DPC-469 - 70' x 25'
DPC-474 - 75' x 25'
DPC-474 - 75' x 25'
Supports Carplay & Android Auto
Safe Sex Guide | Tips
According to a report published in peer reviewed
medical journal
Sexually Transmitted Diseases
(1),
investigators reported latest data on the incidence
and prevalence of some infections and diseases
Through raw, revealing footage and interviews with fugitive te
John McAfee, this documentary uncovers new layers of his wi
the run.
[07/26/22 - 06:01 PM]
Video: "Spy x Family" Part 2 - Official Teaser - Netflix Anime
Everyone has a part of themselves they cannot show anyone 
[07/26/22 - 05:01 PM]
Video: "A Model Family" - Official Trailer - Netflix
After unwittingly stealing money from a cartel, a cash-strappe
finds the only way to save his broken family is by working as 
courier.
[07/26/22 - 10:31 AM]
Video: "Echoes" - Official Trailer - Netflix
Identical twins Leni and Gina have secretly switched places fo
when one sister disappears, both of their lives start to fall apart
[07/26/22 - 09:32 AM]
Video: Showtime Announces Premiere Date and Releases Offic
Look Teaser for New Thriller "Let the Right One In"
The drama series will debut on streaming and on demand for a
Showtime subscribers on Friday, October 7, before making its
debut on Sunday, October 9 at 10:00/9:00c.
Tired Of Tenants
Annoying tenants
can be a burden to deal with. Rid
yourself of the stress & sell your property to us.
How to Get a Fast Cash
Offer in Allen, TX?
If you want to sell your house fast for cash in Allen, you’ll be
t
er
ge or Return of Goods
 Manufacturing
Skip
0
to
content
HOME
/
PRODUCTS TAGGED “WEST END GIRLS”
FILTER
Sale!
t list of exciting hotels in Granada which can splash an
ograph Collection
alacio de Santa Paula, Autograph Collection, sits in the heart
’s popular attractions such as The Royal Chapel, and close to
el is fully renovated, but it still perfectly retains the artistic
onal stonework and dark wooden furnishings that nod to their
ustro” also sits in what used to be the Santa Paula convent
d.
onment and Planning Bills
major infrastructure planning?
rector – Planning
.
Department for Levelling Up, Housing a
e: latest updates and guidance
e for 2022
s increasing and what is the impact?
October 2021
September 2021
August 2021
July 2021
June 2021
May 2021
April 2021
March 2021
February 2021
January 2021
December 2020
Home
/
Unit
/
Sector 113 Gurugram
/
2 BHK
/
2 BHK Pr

^^^^^^^^^^^^^^^^

> What the task asks
Return every line of the data above verbatim, keeping the original order and wording.

> Answer box
DPC-469 - 70' x 25'
DPC-474 - 75' x 25'
DPC-474 - 75' x 25'
Supports Carplay & Android Auto
Safe Sex Guide | Tips
According to a report published in peer reviewed
medical journal
Sexually Transmitted Diseases
(1),
investigators reported latest data on the incidence
and prevalence of some infections and diseases
Through raw, revealing footage and interviews with fugitive te
John McAfee, this documentary uncovers new layers of his wi
the run.
[07/26/22 - 06:01 PM]
Video: "Spy x Family" Part 2 - Official Teaser - Netflix Anime
Everyone has a part of themselves they cannot show anyone 
[07/26/22 - 05:01 PM]
Video: "A Model Family" - Official Trailer - Netflix
After unwittingly stealing money from a cartel, a cash-strappe
finds the only way to save his broken family is by working as 
courier.
[07/26/22 - 10:31 AM]
Video: "Echoes" - Official Trailer - Netflix
Identical twins Leni and Gina have secretly switched places fo
when one sister disappears, both of their lives start to fall apart
[07/26/22 - 09:32 AM]
Video: Showtime Announces Premiere Date and Releases Offic
Look Teaser for New Thriller "Let the Right One In"
The drama series will debut on streaming and on demand for a
Showtime subscribers on Friday, October 7, before making its
debut on Sunday, October 9 at 10:00/9:00c.
Tired Of Tenants
Annoying tenants
can be a burden to deal with. Rid
yourself of the stress & sell your property to us.
How to Get a Fast Cash
Offer in Allen, TX?
If you want to sell your house fast for cash in Allen, you’ll be
t
er
ge or Return of Goods
 Manufacturing
Skip
0
to
content
HOME
/
PRODUCTS TAGGED “WEST END GIRLS”
FILTER
Sale!
t list of exciting hotels in Granada which can splash an
ograph Collection
alacio de Santa Paula, Autograph Collection, sits in the heart
’s popular attractions such as The Royal Chapel, and close to
el is fully renovated, but it still perfectly retains the artistic
onal stonework and dark wooden furnishings that nod to their
ustro” also sits in what used to be the Santa Paula convent
d.
onment and Planning Bills
major infrastructure planning?
rector – Planning
.
Department for Levelling Up, Housing a
e: latest updates and guidance
e for 2022
s increasing and what is the impact?
October 2021
September 2021
August 2021
July 2021
June 2021
May 2021
April 2021
March 2021
February 2021
January 2021
December 2020
Home
/
Unit
/
Sector 113 Gurugram
/
2 BHK
/
2 BHK Pr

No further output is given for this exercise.